┌─ TEKS BACAAN

Selamat Datang di Blog Arief Ainul Yaqin

Sebuah referensi bacaan untuk memperkaya khazanah keilmuwan

Kamis, 13 Desember 2018

International Criminal Tribunal for Former Yugoslavia (Pengadilan Pidana Internasional untuk Bekas Negara Yugoslavia)


Latar Belakang Pembentukan
International Criminal Tribunal for Former Yugoslavia atau yang akrab disingkat menjadi ICTY ini dibentuk pada tahun 1994 sebagai respon dan jawaban internasional atas tragedi kemanusiaan yang terjadi di wilayah bekas negara Yugoslavia sejak pecahnya negara tersebut pada awal dekade 90-an.[1]
Dalam pengamatan Dina L. Sheton, ada empat faktor yang menyebabkan terjadinya perang di tanah Balkan. Pertama, lemahnya institusi Pemerintah Federal Yugoslavia. Kedua, munculnya semangat nasionalisme yang agresif dan ofensif dari Serbia. Ketiga, keruntuhan komunisme di awal 90-an yang melanda negara-negara komunis di Eropa Timur, termasuk Yugoslavia. Keempat, Tentara Rakyat Yugoslavia yang terdiri dari orang-orang Serbia.[2]
Pada tanggal 25 Juni 1991 Slovenia memproklamirkan kemerdekaannya dan dalam waktu 10 hari setelah pernyataan kemerdekaan tersebut, Pemerintah Federal Yugoslavia meresponnya dengan mengirimkan Tentara Rakyat Yugoslavia (Jugoslavenska Narodna Armija; NJA). Peperangan diantara kedua pasukan dari kedua negara itu akhirnya meletus hingga menewaskan banyak korban. Sementara itu wilayah-wilayah lain yang semula adalah bagian dari Yugoslavia satu persatu memisahkan diri dan menyatakan kemerdekaannya, seperti  Kroasia, Bosnia dan Herzegovina. Pemisahan diri atau kemerdekaan itu juga direspon dengan pengerahan kekuatan militer untuk menghancurkan negara-negara yang baru menyatakan kemerdekaannya itu. Akibatnya, perang tidak dapat dihindarkan dan menghasilkan tragedi kemanusiaan yang mengguncang dunia di awal dekade 90-an.[3]
Pengerahan kekuatan bersenjata JNA yang utamanya terdiri dari orang-orang Serbia dilakukan secara brutal sehingga menimbulkan banyak korban dari rakyat sipil. Salah satu peristiwa yang memilukan dari sekian banyak tragedi kemanusiaan di tanah Balkan itu ialah pembantaian dan pembunuhan Muslim Bosnia setelah Bosnia menyatakan kemerdekaannya pada Desember 1991.[4]
Dalam rangka merespon konflik bersenjata yang sudah semakin tidak terkendali dan meluas di tanah Balkan itu maka Dewan Keamanan (DK) PBB mengambil tindakan dengan membentuk komisi ahli pada tanggal 6 Oktober  1992. Komisi ahli itu bertugas untuk meneliti pelanggaran hukum internasional yang terjadi di wilayah tersebut. Dalam laporan akhirnya, Komisi Ahli tersebut menyimpulkan dan melaporkan kepada DK PBB bahwa telah terjadi pelanggaran berat terhadap HAM dan hukum humaniter internasional.[5]
Menindaklanjuti laporan tersebut DK PBB mengambil langkah tegas dengan mengeluarkan Resolusi 827 pada 25 Mei 1993. Resolusi itu sendiri berisi Statute of the International Criminal Tribunal for Former Yugoslavia atau yang dalam bahasa Indonesia sering disebut “Statuta ICTY.”[6] Melalui Resolusi yang berisikan Statuta ICTY itulah terbentuk International Criminal Tribunal for Former Yugoslavia (Pengadilan Kejahatan Internasional untuk Bekas Negara Yugoslavia).[7]
International Criminal Tribunal for Former Yugoslavia ini berkedudukan di Den Haag Belanda.[8]  Susunan kelembagaan ICTY terdiri atas trial chamber (tingkat pertama) dan appeal chamber (tingkat banding yang putusannya bersifat final dan terakhir).

└─
┌─ DATA YANG DIBERIKAN

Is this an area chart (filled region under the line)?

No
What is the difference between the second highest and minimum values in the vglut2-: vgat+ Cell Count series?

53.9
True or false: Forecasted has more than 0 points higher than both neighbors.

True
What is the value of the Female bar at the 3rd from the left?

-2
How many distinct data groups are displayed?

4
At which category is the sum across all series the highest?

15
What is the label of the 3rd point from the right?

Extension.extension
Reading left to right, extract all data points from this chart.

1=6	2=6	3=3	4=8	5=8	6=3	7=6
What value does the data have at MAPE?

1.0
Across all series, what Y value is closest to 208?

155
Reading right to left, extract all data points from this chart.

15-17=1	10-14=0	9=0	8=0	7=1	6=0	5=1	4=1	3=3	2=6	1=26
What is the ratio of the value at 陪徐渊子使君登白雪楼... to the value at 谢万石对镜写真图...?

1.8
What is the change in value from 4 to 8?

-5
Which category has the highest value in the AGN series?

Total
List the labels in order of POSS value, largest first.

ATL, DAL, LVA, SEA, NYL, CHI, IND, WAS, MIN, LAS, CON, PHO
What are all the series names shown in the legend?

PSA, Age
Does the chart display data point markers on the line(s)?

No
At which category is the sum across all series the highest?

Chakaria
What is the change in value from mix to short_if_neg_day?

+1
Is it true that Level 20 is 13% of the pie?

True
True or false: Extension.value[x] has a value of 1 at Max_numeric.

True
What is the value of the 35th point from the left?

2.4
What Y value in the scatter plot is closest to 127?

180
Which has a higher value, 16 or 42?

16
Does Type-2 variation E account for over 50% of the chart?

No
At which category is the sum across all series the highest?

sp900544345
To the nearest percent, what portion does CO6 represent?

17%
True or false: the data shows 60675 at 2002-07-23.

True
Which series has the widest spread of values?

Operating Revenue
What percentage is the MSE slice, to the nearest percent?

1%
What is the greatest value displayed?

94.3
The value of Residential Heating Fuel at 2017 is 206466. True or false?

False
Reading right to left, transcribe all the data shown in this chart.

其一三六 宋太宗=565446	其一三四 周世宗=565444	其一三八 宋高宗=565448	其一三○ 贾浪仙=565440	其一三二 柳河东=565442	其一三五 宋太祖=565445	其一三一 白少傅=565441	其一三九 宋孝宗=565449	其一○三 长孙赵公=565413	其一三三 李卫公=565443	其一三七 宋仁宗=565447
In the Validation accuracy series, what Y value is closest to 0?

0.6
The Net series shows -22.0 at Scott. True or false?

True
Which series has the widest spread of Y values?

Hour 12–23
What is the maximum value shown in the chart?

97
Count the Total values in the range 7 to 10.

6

└─

> [TUGAS ANDA]:
Salin tanpa perubahan bagian teks tentang ICTY yang dimulai dari "Sebuah referensi bacaan" dan berakhir pada "Pidana Internasional untuk Bekas Negara Yugoslavia)".

> [HASIL LATIHAN]:
Sebuah referensi bacaan untuk memperkaya khazanah keilmuwan

Kamis, 13 Desember 2018

International Criminal Tribunal for Former Yugoslavia (Pengadilan Pidana Internasional untuk Bekas Negara Yugoslavia)